I seem to have the same background as author J.D. Vance, but I’m a few generations removed. I’ve done research on Ancestry.com and discovered some great-great grandparents who came from places like Missouri, Tennessee, Kentucky and Georgia, on our Scots-Irish family’s journey to the west coast. I was born in California. My mother and her parents were born in Oklahoma.
Title: Hillbilly Elegy: A Memoir of a Family and Culture in Crisis
Author: J. D. Vance
Publisher: Harper
Pages: 272
Location: Jackson, Kentucky; Middletown, Ohio; Yale University Law School
POV: Memoir of a young man raised by hillbillies in Ohio.
Awards won: NY Times Bestseller List (not an actual award, but close enough!)
My Source: I listened to the audiobook, obtained from Audible.com.
This is a NO SPOILERS book review of Hillbilly Elegy
I have a no-spoilers policy on this blog. I want to preserve the excitement of the reading experience for you.
The Premise of Hillbilly Elegy
People from the Appalachian Mountains may be part of hillbilly culture and therefore less likely to succeed in life for a variety of sociological reasons including extreme poverty, temperament, lack of education, hopelessness, and alcohol or drug abuse.
Characters
J.D. Vance, a young man raised by a hillbilly family in Ohio and Kentucky.
Lindsay, J.D.’s sister
His mother and her succession of stepfathers and boyfriends.
His father and his second family
Mamaw, his grandmother
Papaw, his grandfather
Aunt Wee, his mother’s sister
Usha, his wife
Amy Chua, a professor at Yale University
My apologies to any crew or cast members I may have inadvertently left out. Please remind me in the comment section below. One of the drawbacks of listening to an audiobook is that you can’t take notes on the pages or quickly refer back to the text for information.
Themes of Hillbilly Elegy
I like to state themes in full sentences. I’m not consulting anyone else’s opinion for this – I’m only going by what I got out of reading Hillbilly Elegy. Tragically, I have no one else to discuss this with.
1. Hillbillies from the Appalachian Mountains have specific and identifiable issues, behaviors, challenges, and conditions that affect a broad swath of residents of that area.

■ What you are asked to do ■
Reproduce the Hillbilly Elegy review above word for word, from start to finish.

■ Given data ■

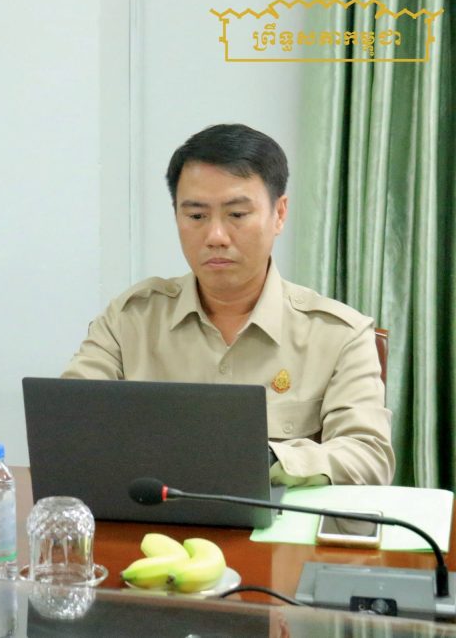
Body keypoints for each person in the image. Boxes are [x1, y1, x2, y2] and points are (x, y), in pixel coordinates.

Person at [62, 123, 394, 486]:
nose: (216, 236)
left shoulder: (338, 334)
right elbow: (67, 427)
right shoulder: (130, 320)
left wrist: (263, 459)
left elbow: (368, 456)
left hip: (277, 521)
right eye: (196, 216)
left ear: (279, 214)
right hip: (152, 516)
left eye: (236, 215)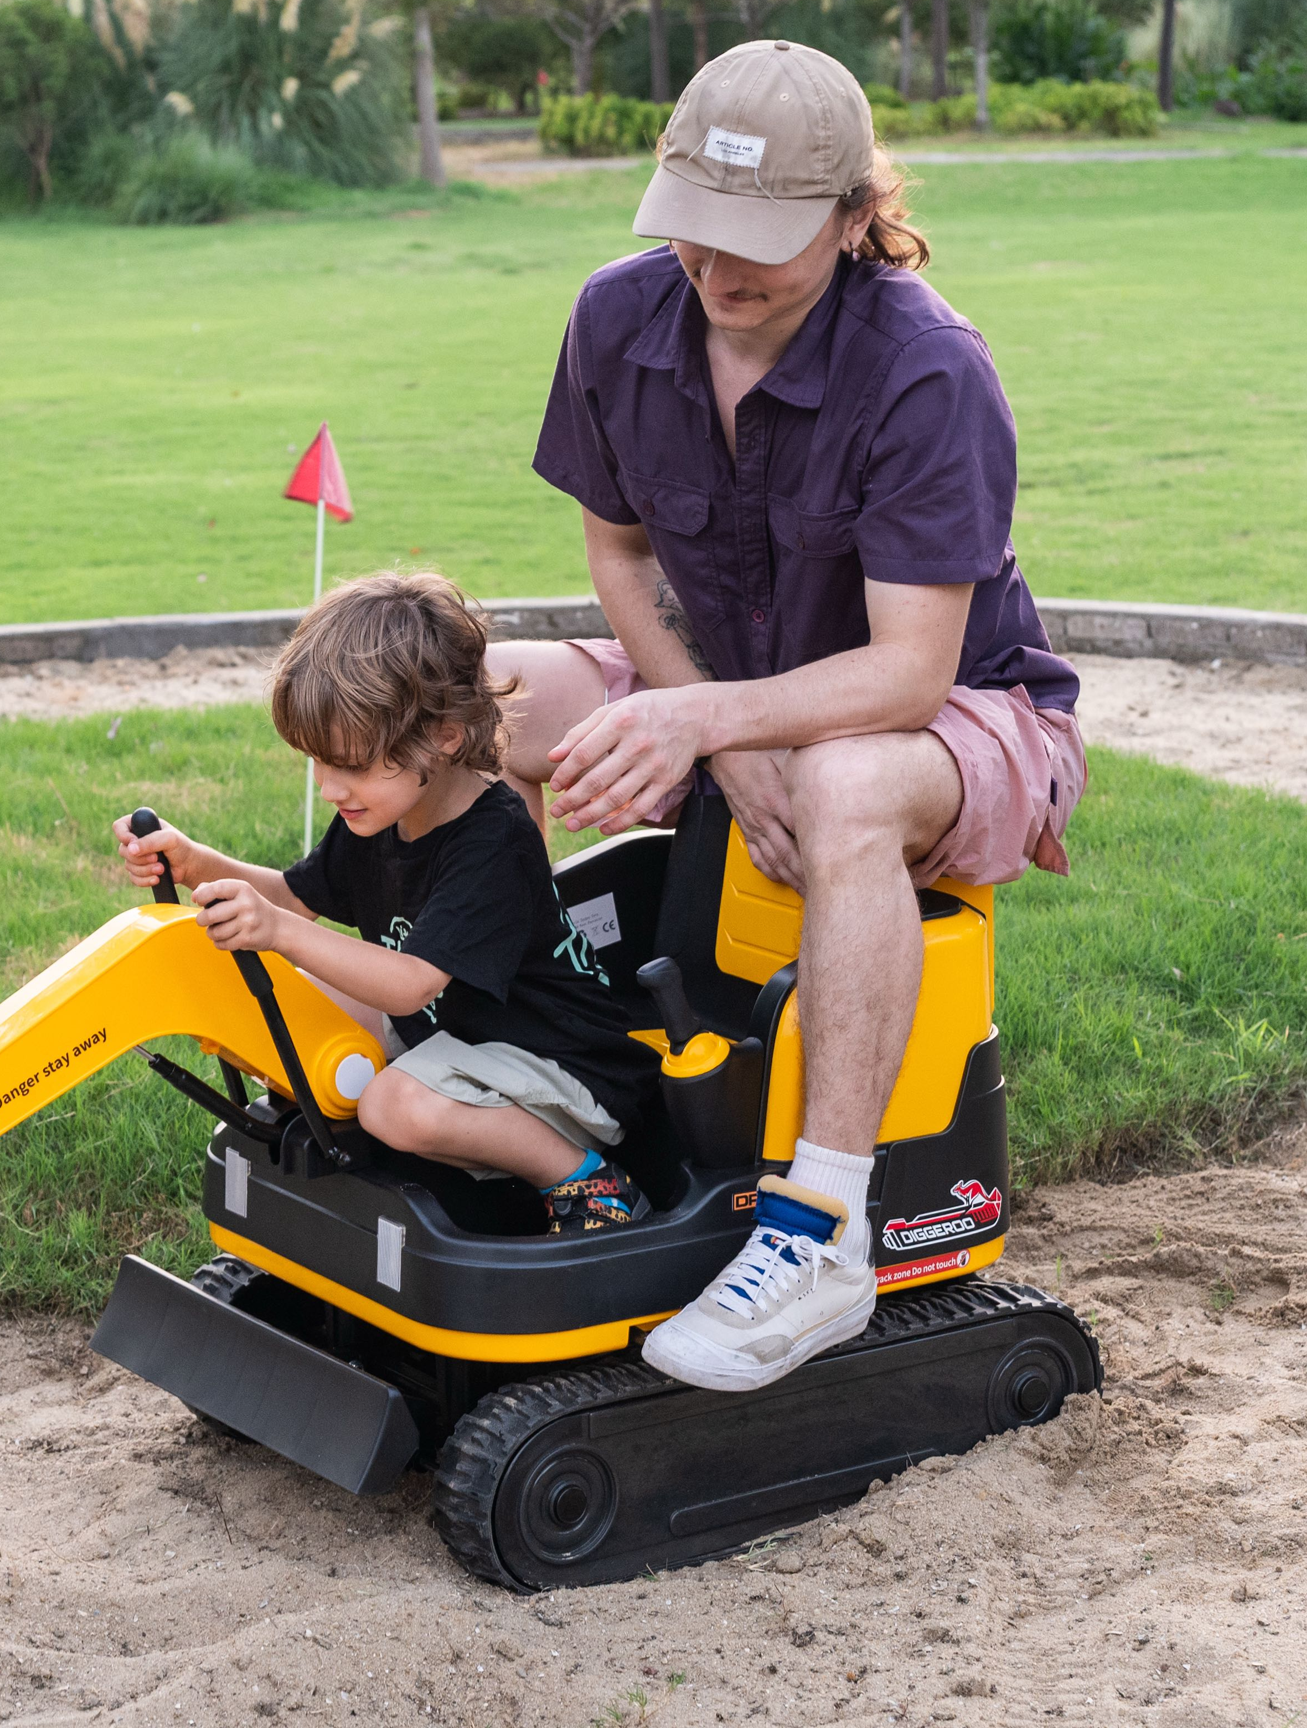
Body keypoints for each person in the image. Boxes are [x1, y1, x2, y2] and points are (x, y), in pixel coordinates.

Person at [491, 40, 1084, 1389]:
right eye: (690, 226)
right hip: (727, 682)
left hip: (961, 715)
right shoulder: (616, 317)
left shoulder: (927, 367)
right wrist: (712, 719)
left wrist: (720, 731)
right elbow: (620, 557)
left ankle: (820, 1232)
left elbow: (910, 674)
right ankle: (519, 1066)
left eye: (756, 237)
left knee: (843, 783)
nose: (715, 267)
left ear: (857, 213)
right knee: (475, 700)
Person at [113, 572, 658, 1234]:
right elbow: (294, 897)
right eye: (318, 762)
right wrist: (196, 861)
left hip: (564, 1070)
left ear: (445, 735)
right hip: (462, 1034)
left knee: (392, 1107)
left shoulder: (494, 840)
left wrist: (277, 930)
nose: (329, 787)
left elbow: (408, 984)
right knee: (289, 1000)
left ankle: (585, 1179)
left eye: (349, 763)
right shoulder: (381, 811)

■ Task answer ■
I seem to have the same background as author J.D. Vance, but I’m a few generations removed. I’ve done research on Ancestry.com and discovered some great-great grandparents who came from places like Missouri, Tennessee, Kentucky and Georgia, on our Scots-Irish family’s journey to the west coast. I was born in California. My mother and her parents were born in Oklahoma.
Title: Hillbilly Elegy: A Memoir of a Family and Culture in Crisis
Author: J. D. Vance
Publisher: Harper
Pages: 272
Location: Jackson, Kentucky; Middletown, Ohio; Yale University Law School
POV: Memoir of a young man raised by hillbillies in Ohio.
Awards won: NY Times Bestseller List (not an actual award, but close enough!)
My Source: I listened to the audiobook, obtained from Audible.com.
This is a NO SPOILERS book review of Hillbilly Elegy
I have a no-spoilers policy on this blog. I want to preserve the excitement of the reading experience for you.
The Premise of Hillbilly Elegy
People from the Appalachian Mountains may be part of hillbilly culture and therefore less likely to succeed in life for a variety of sociological reasons including extreme poverty, temperament, lack of education, hopelessness, and alcohol or drug abuse.
Characters
J.D. Vance, a young man raised by a hillbilly family in Ohio and Kentucky.
Lindsay, J.D.’s sister
His mother and her succession of stepfathers and boyfriends.
His father and his second family
Mamaw, his grandmother
Papaw, his grandfather
Aunt Wee, his mother’s sister
Usha, his wife
Amy Chua, a professor at Yale University
My apologies to any crew or cast members I may have inadvertently left out. Please remind me in the comment section below. One of the drawbacks of listening to an audiobook is that you can’t take notes on the pages or quickly refer back to the text for information.
Themes of Hillbilly Elegy
I like to state themes in full sentences. I’m not consulting anyone else’s opinion for this – I’m only going by what I got out of reading Hillbilly Elegy. Tragically, I have no one else to discuss this with.
1. Hillbillies from the Appalachian Mountains have specific and identifiable issues, behaviors, challenges, and conditions that affect a broad swath of residents of that area.